• [Task details]:
Repeat only what runs from the line with "Tammy Workman-Lopez" through the last line of the data below, both included, keeping every word as it is and leaving out the pictures.

---

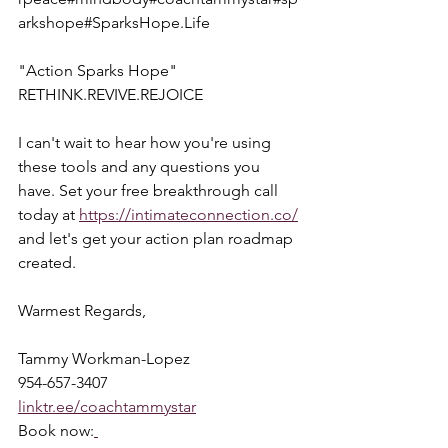
arkshope#SparksHope.Life
"Action Sparks Hope"  
RETHINK.REVIVE.REJOICE
I can't wait to hear how you're using 
these tools and any questions you 
have. Set your free breakthrough call 
today at 
https://intimateconnection.co/
and let's get your action plan roadmap 
created.
Warmest Regards,
Tammy Workman-Lopez
954-657-3407
linktr.ee/coachtammystar
Book now:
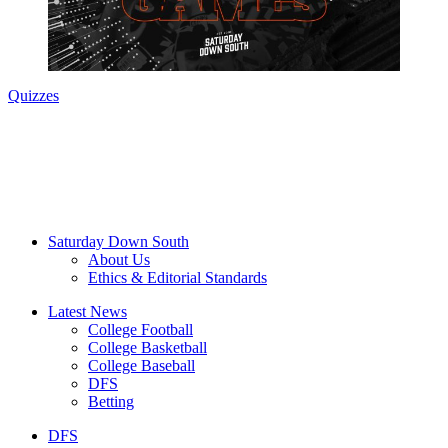
Quizzes
Saturday Down South
About Us
Ethics & Editorial Standards
Latest News
College Football
College Basketball
College Baseball
DFS
Betting
DFS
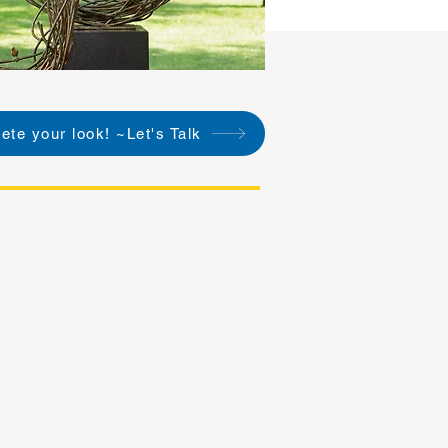
ete your look! ~Let's Talk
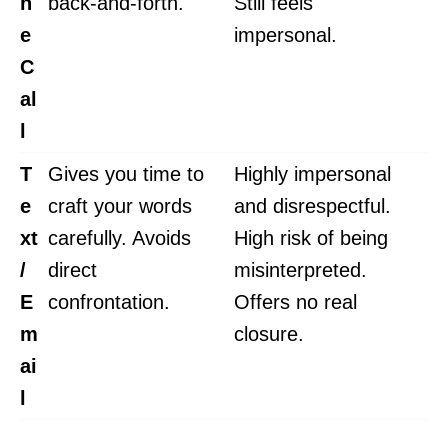
n
back-and-forth.
Still feels
e
impersonal.
C
al
l
T
Gives you time to
Highly impersonal
e
craft your words
and disrespectful.
xt
carefully. Avoids
High risk of being
/
direct
misinterpreted.
E
confrontation.
Offers no real
m
closure.
ai
l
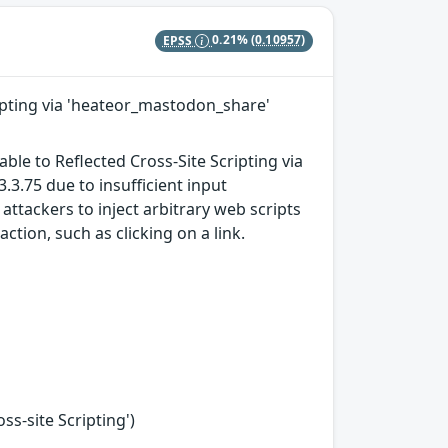
EPSS
0.21%
(0.10957)
cripting via 'heateor_mastodon_share'
ble to Reflected Cross-Site Scripting via
.3.75 due to insufficient input
attackers to inject arbitrary web scripts
ction, such as clicking on a link.
s-site Scripting')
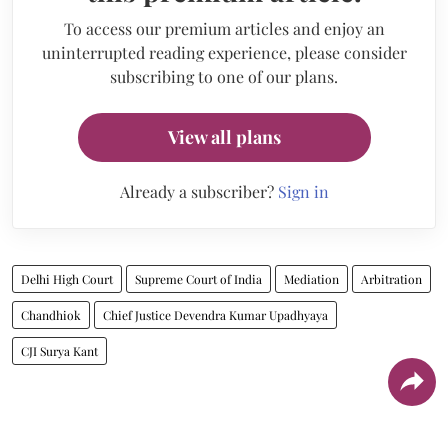
To access our premium articles and enjoy an
uninterrupted reading experience, please consider
subscribing to one of our plans.
View all plans
Already a subscriber?
Sign in
Delhi High Court
Supreme Court of India
Mediation
Arbitration
Chandhiok
Chief Justice Devendra Kumar Upadhyaya
CJI Surya Kant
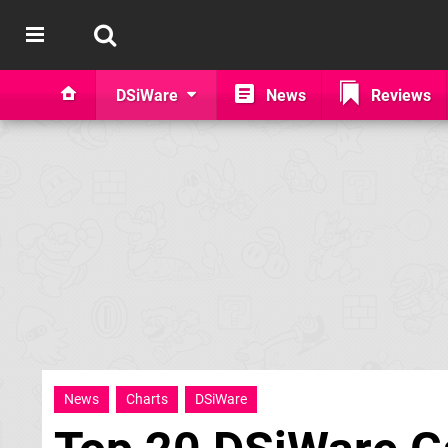
DSiWare
News
Reviews
News
Charts
DSiWare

---

• [Completed exercise]:
Tammy Workman-Lopez
954-657-3407
linktr.ee/coachtammystar
Book now:
Quizzes
Saturday Down South
About Us
Ethics & Editorial Standards
Latest News
College Football
College Basketball
College Baseball
DFS
Betting
DFS
ete your look! ~Let's Talk
n
back-and-forth.
Still feels
e
impersonal.
C
al
l
T
Gives you time to
Highly impersonal
e
craft your words
and disrespectful.
xt
carefully. Avoids
High risk of being
/
direct
misinterpreted.
E
confrontation.
Offers no real
m
closure.
ai
l
EPSS
0.21%
(0.10957)
cripting via 'heateor_mastodon_share'
ble to Reflected Cross-Site Scripting via
.3.75 due to insufficient input
attackers to inject arbitrary web scripts
ction, such as clicking on a link.
s-site Scripting')
To access our premium articles and enjoy an
uninterrupted reading experience, please consider
subscribing to one of our plans.
View all plans
Already a subscriber?
Sign in
Delhi High Court
Supreme Court of India
Mediation
Arbitration
Chandhiok
Chief Justice Devendra Kumar Upadhyaya
CJI Surya Kant
DSiWare
News
Reviews
News
Charts
DSiWare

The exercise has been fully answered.